WORK ITEM: In the items below, please quote the lines that begin with the one containing "vská lékárna" and end with the one containing "brevnovskalekarna@volny.cz, phar@volny.cz". Include both of those lines.

[DATA SHOWN — start]

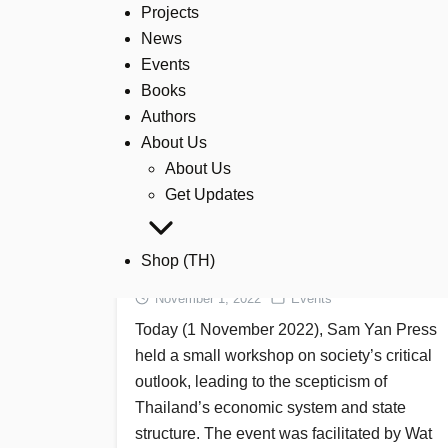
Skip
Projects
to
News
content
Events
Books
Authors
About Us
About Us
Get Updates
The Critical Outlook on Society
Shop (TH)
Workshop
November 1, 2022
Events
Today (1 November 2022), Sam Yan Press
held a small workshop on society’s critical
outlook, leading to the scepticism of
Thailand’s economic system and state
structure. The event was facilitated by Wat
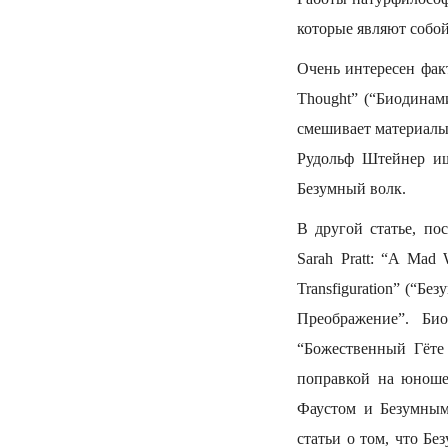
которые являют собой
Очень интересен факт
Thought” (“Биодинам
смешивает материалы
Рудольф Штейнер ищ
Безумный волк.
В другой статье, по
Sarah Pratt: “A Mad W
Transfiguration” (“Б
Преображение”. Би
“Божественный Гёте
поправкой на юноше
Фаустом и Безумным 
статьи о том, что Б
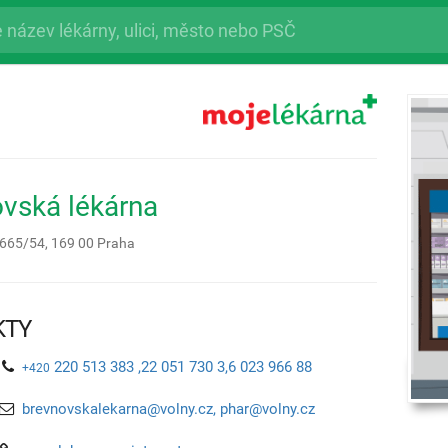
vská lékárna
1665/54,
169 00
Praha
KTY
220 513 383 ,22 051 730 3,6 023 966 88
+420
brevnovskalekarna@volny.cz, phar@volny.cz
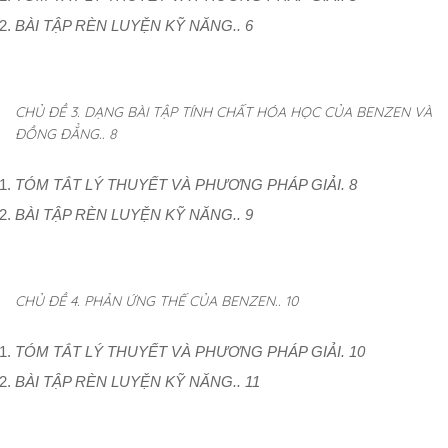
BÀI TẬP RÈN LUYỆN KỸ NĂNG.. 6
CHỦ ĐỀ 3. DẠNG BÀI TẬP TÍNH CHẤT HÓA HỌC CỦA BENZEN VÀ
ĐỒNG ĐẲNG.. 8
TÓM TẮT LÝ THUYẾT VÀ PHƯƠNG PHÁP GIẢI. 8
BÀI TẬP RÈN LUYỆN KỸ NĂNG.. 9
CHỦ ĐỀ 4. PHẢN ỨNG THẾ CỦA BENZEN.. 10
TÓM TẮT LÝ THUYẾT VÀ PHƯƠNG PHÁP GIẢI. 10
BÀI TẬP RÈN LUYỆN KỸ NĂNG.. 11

[DATA SHOWN — finish]
[DATA SHOWN — start]

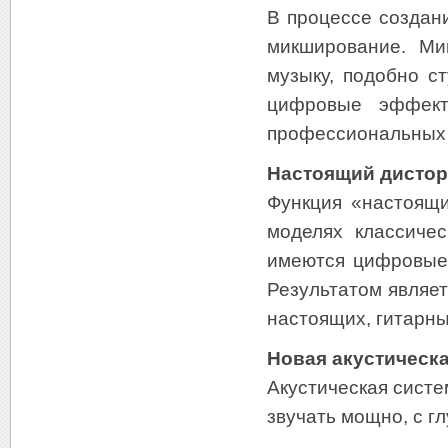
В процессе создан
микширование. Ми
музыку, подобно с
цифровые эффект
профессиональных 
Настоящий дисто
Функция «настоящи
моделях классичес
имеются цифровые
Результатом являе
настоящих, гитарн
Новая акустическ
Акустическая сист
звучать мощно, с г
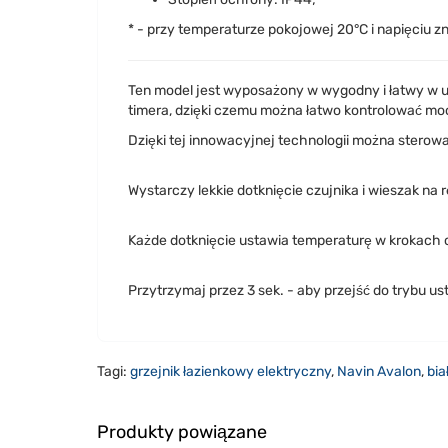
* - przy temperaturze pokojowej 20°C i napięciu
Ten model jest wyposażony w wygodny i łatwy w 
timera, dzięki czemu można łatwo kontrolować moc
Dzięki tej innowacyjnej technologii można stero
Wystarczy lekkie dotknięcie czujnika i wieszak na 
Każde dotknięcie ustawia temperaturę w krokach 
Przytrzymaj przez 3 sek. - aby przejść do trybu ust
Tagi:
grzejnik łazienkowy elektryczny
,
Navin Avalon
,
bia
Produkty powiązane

[DATA SHOWN — finish]

SOLUTION:
vská lékárna
1665/54,
169 00
Praha
KTY
220 513 383 ,22 051 730 3,6 023 966 88
+420
brevnovskalekarna@volny.cz, phar@volny.cz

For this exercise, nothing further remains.